Others are climate change, agricultural productivity and innovation, transboundary pests and diseases, nutrition and health as well as food losses and waste.

He said that the deployment of biotechnology tools could enable plant breeders to adapt effectively to climate change, especially staple crops such as rice, maize and cassava among others.

He said these crops with the help of biotechnology could express vital micronutrients necessary to boost the immune system, make it cost effective and available to all.

“Biotechnology allows improvement of dietary supplement with multi-vitamins, bioactive lipids, flavonoids and herbs as a tool to support the human immune system against COVID-19 and other related diseases.

“Such nutrient-dense foods are often not accessible by the poor and rural inhabitants due to cost and other necessary reasons,’’ he said.

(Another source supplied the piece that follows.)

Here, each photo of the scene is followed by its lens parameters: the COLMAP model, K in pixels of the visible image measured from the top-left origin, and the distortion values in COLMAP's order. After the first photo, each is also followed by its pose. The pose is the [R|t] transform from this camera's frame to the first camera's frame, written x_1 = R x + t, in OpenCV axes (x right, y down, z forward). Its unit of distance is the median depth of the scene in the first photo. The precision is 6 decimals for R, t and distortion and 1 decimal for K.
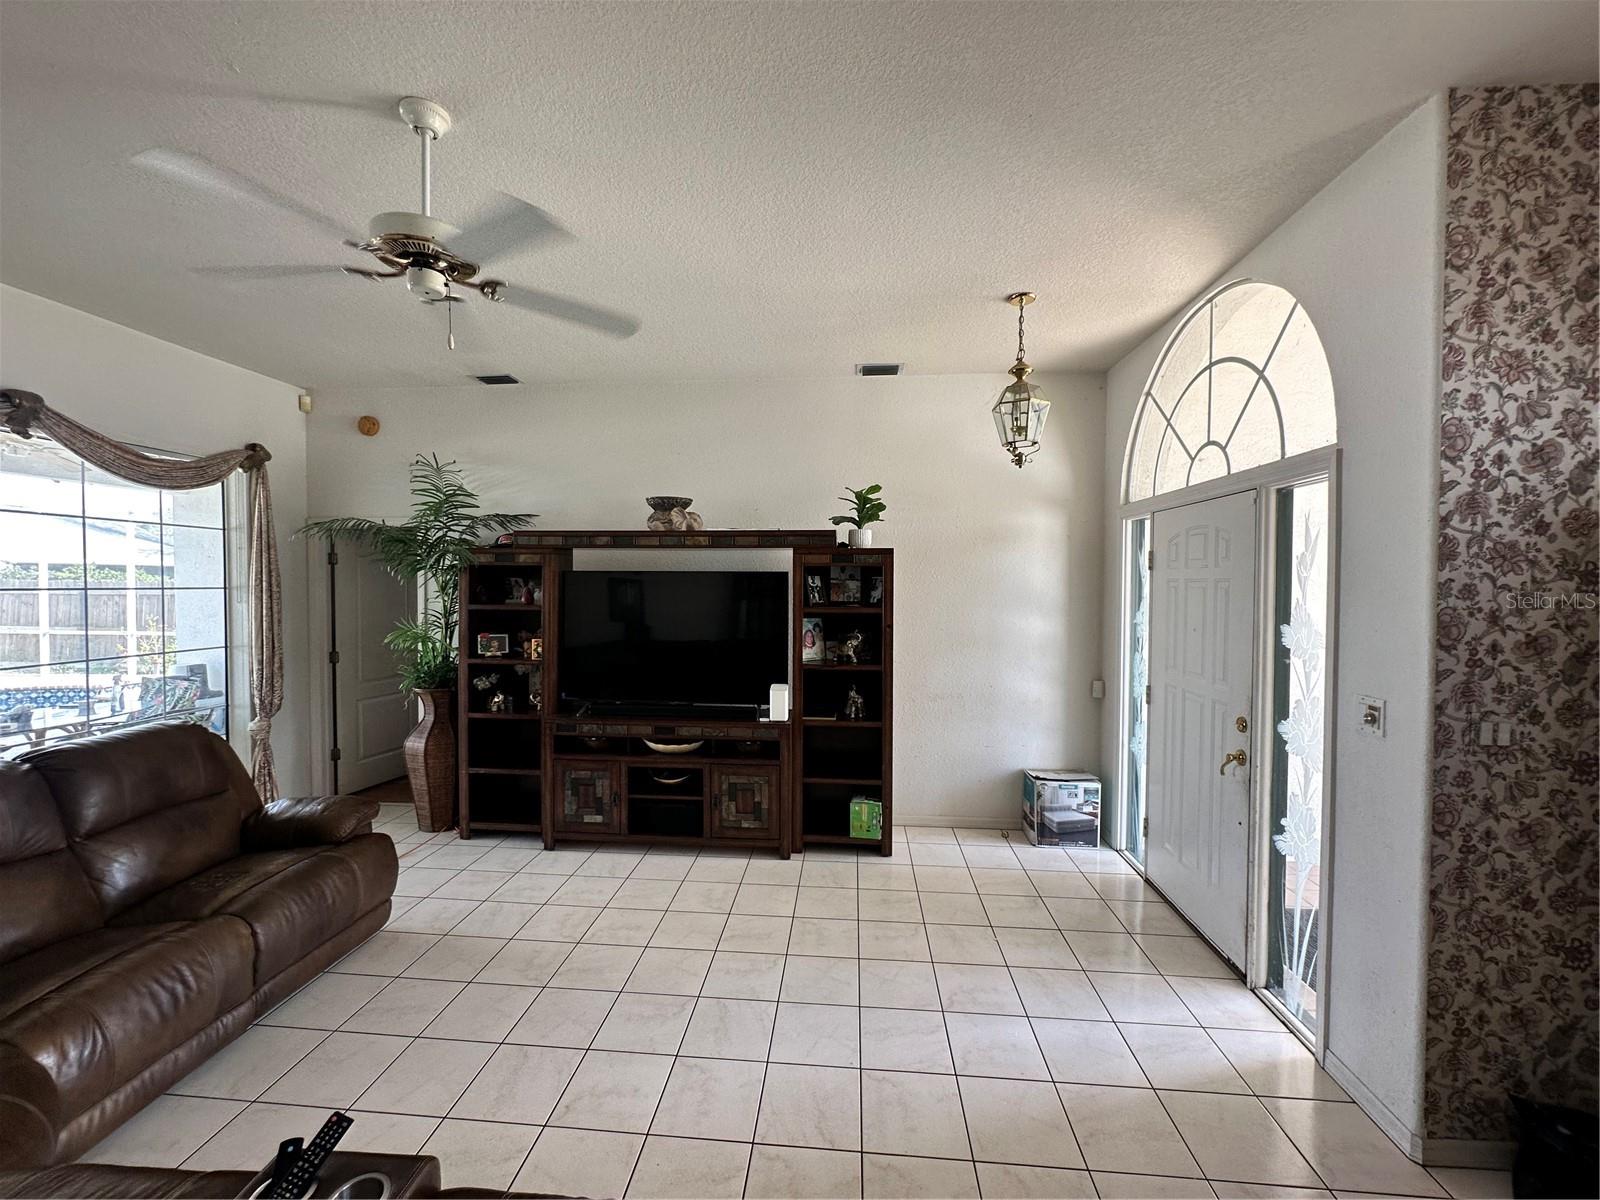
lens RADIAL K [[639.5, 0, 797.8], [0, 639.5, 599.9], [0, 0, 1]] dist [-0.006377, 0.001395]
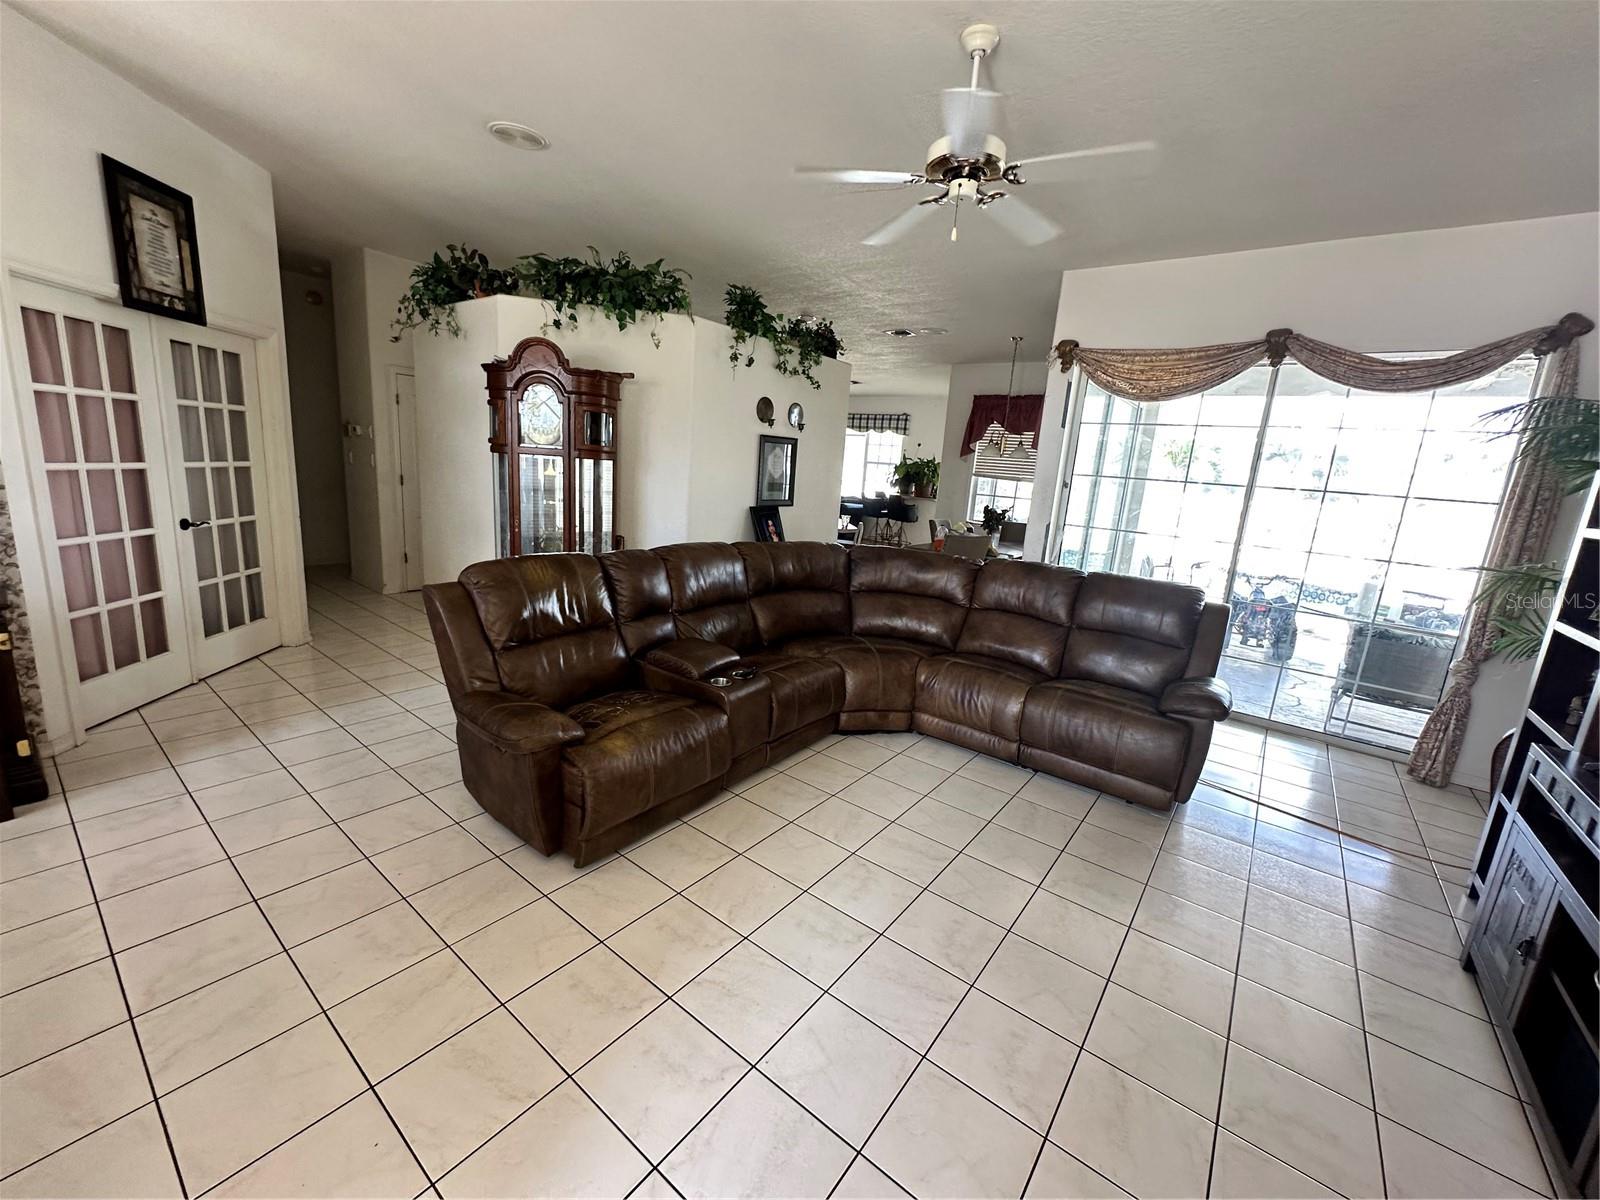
lens RADIAL K [[639.5, 0, 794.3], [0, 639.5, 602.9], [0, 0, 1]] dist [-0.006377, 0.001395]
pose [[-0.536577, 0.130303, -0.833730, 0.430672], [-0.102029, 0.970740, 0.217381, 0.027523], [0.837660, 0.201707, -0.507582, 0.897110]]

Mustapha said that with the commercialisation of two genetically modified crops, biotech cotton and cowpea, Nigeria was already on its way to attaining food security and nutrition security.

“The Federal Government can intensify efforts to deploy biotechnology tools into the agricultural sector that will lead to mass production of functional foods at very cheap and affordable,’’ he said.

He also highlighted the concerns in the application of biotechnology to include ethical concerns emerging from the use of the technology to manipulate and transform nature.

He mentioned perceived human health, environmental and socioeconomic risks that modern biotechnology might cause.

He said that there were also concerns about gene flow and other environmental concerns, uncertainty about the potential of GM technology as well as its promises and risks.

“These concerns led to the development of Biosafety Regulations for GM crops,’’ Mustapha said.

He urges Nigerians to invest in biotechnology research, particularly in the area of vaccine and drugs development as well as agriculture.

For example, maize, cotton and other related biotech crops were genetically modified.

Mustapha said that these would facilitate and lead to cleaner environment and industrial development.